#### To-do item
A word-for-word reproduction of the data below is needed, with no pictures in it.

[Data extracted from a collection]
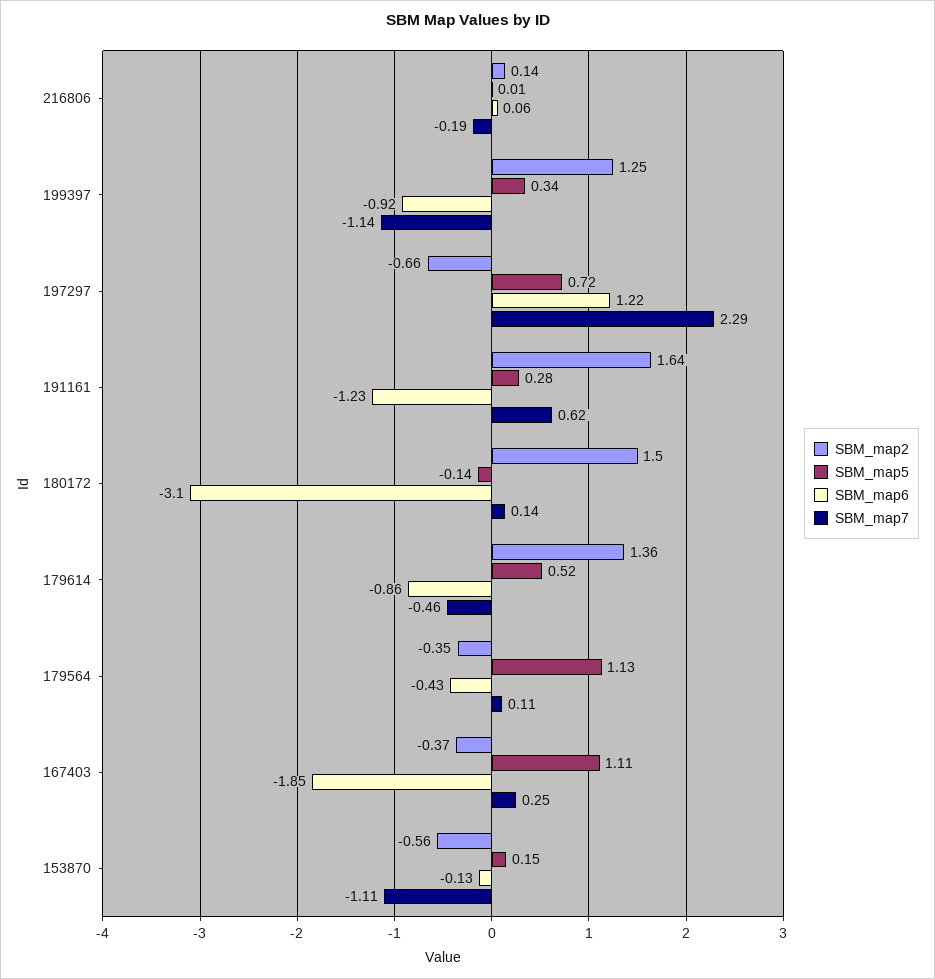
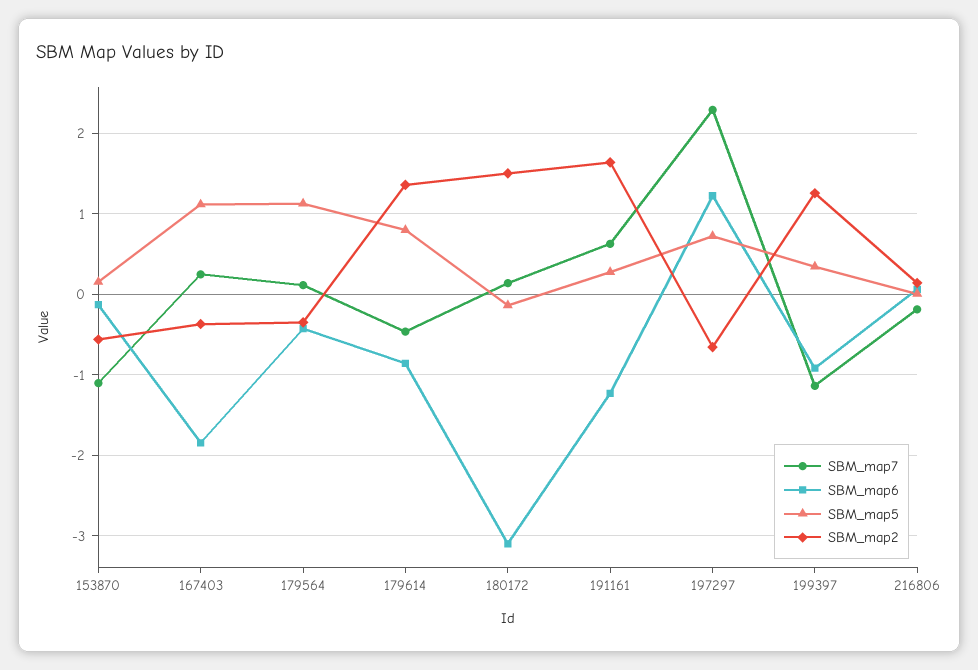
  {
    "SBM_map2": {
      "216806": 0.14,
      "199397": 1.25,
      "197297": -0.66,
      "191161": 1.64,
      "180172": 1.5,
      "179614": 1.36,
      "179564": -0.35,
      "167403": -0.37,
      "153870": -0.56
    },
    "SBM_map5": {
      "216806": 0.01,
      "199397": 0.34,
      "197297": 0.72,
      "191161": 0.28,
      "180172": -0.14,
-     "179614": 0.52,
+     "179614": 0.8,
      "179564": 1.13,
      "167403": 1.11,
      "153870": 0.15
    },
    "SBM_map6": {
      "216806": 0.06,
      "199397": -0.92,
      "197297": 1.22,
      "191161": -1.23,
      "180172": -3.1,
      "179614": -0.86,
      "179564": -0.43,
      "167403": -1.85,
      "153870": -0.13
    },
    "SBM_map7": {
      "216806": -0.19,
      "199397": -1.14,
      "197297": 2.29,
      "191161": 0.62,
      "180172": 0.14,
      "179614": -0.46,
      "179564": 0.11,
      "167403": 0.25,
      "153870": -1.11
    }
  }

#### Exercise output
  {
    "SBM_map2": {
      "216806": 0.14,
      "199397": 1.25,
      "197297": -0.66,
      "191161": 1.64,
      "180172": 1.5,
      "179614": 1.36,
      "179564": -0.35,
      "167403": -0.37,
      "153870": -0.56
    },
    "SBM_map5": {
      "216806": 0.01,
      "199397": 0.34,
      "197297": 0.72,
      "191161": 0.28,
      "180172": -0.14,
-     "179614": 0.52,
+     "179614": 0.8,
      "179564": 1.13,
      "167403": 1.11,
      "153870": 0.15
    },
    "SBM_map6": {
      "216806": 0.06,
      "199397": -0.92,
      "197297": 1.22,
      "191161": -1.23,
      "180172": -3.1,
      "179614": -0.86,
      "179564": -0.43,
      "167403": -1.85,
      "153870": -0.13
    },
    "SBM_map7": {
      "216806": -0.19,
      "199397": -1.14,
      "197297": 2.29,
      "191161": 0.62,
      "180172": 0.14,
      "179614": -0.46,
      "179564": 0.11,
      "167403": 0.25,
      "153870": -1.11
    }
  }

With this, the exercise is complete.